(Records contained in a dataset)
━━━━━━━━━━━━━━━━

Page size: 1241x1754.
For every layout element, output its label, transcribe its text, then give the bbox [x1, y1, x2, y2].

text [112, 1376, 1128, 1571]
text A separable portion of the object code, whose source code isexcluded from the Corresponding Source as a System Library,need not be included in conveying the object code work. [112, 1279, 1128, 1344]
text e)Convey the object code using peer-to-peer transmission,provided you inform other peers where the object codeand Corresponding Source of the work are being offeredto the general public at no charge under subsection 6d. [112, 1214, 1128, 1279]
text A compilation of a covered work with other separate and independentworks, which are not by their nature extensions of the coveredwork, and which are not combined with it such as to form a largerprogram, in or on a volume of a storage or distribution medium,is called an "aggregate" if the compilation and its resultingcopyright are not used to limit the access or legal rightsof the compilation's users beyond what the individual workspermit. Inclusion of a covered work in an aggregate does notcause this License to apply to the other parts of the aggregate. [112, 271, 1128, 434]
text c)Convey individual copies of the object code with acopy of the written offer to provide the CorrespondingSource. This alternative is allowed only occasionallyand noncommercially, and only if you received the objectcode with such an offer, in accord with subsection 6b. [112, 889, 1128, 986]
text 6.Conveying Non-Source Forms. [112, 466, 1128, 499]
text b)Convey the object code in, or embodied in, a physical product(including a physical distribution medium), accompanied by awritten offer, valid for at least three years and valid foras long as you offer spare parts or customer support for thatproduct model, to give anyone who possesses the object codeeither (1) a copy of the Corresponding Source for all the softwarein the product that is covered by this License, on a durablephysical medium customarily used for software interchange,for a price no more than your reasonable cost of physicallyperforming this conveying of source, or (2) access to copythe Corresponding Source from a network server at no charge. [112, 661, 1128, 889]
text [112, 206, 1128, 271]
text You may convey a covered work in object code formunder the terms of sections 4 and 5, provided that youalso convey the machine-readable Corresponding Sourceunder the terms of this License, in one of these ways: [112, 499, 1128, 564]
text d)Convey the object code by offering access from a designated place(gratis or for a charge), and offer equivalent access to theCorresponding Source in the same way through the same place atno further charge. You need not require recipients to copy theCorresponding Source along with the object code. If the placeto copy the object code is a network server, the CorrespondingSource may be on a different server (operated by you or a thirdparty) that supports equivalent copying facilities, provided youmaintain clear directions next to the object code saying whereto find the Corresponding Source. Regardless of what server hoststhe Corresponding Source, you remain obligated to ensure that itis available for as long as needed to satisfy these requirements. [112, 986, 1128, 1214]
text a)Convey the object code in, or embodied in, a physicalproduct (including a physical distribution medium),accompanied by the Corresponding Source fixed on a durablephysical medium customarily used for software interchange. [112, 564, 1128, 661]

━━━━━━━━━━━━━━━━

Could you give the records again, exactly as they appear?

Page size: 1241x1754.
For every layout element, output its label, transcribe its text, then give the bbox [x1, y1, x2, y2].

text [112, 1376, 1128, 1571]
text A separable portion of the object code, whose source code isexcluded from the Corresponding Source as a System Library,need not be included in conveying the object code work. [112, 1279, 1128, 1344]
text e)Convey the object code using peer-to-peer transmission,provided you inform other peers where the object codeand Corresponding Source of the work are being offeredto the general public at no charge under subsection 6d. [112, 1214, 1128, 1279]
text A compilation of a covered work with other separate and independentworks, which are not by their nature extensions of the coveredwork, and which are not combined with it such as to form a largerprogram, in or on a volume of a storage or distribution medium,is called an "aggregate" if the compilation and its resultingcopyright are not used to limit the access or legal rightsof the compilation's users beyond what the individual workspermit. Inclusion of a covered work in an aggregate does notcause this License to apply to the other parts of the aggregate. [112, 271, 1128, 434]
text c)Convey individual copies of the object code with acopy of the written offer to provide the CorrespondingSource. This alternative is allowed only occasionallyand noncommercially, and only if you received the objectcode with such an offer, in accord with subsection 6b. [112, 889, 1128, 986]
text 6.Conveying Non-Source Forms. [112, 466, 1128, 499]
text b)Convey the object code in, or embodied in, a physical product(including a physical distribution medium), accompanied by awritten offer, valid for at least three years and valid foras long as you offer spare parts or customer support for thatproduct model, to give anyone who possesses the object codeeither (1) a copy of the Corresponding Source for all the softwarein the product that is covered by this License, on a durablephysical medium customarily used for software interchange,for a price no more than your reasonable cost of physicallyperforming this conveying of source, or (2) access to copythe Corresponding Source from a network server at no charge. [112, 661, 1128, 889]
text [112, 206, 1128, 271]
text You may convey a covered work in object code formunder the terms of sections 4 and 5, provided that youalso convey the machine-readable Corresponding Sourceunder the terms of this License, in one of these ways: [112, 499, 1128, 564]
text d)Convey the object code by offering access from a designated place(gratis or for a charge), and offer equivalent access to theCorresponding Source in the same way through the same place atno further charge. You need not require recipients to copy theCorresponding Source along with the object code. If the placeto copy the object code is a network server, the CorrespondingSource may be on a different server (operated by you or a thirdparty) that supports equivalent copying facilities, provided youmaintain clear directions next to the object code saying whereto find the Corresponding Source. Regardless of what server hoststhe Corresponding Source, you remain obligated to ensure that itis available for as long as needed to satisfy these requirements. [112, 986, 1128, 1214]
text a)Convey the object code in, or embodied in, a physicalproduct (including a physical distribution medium),accompanied by the Corresponding Source fixed on a durablephysical medium customarily used for software interchange. [112, 564, 1128, 661]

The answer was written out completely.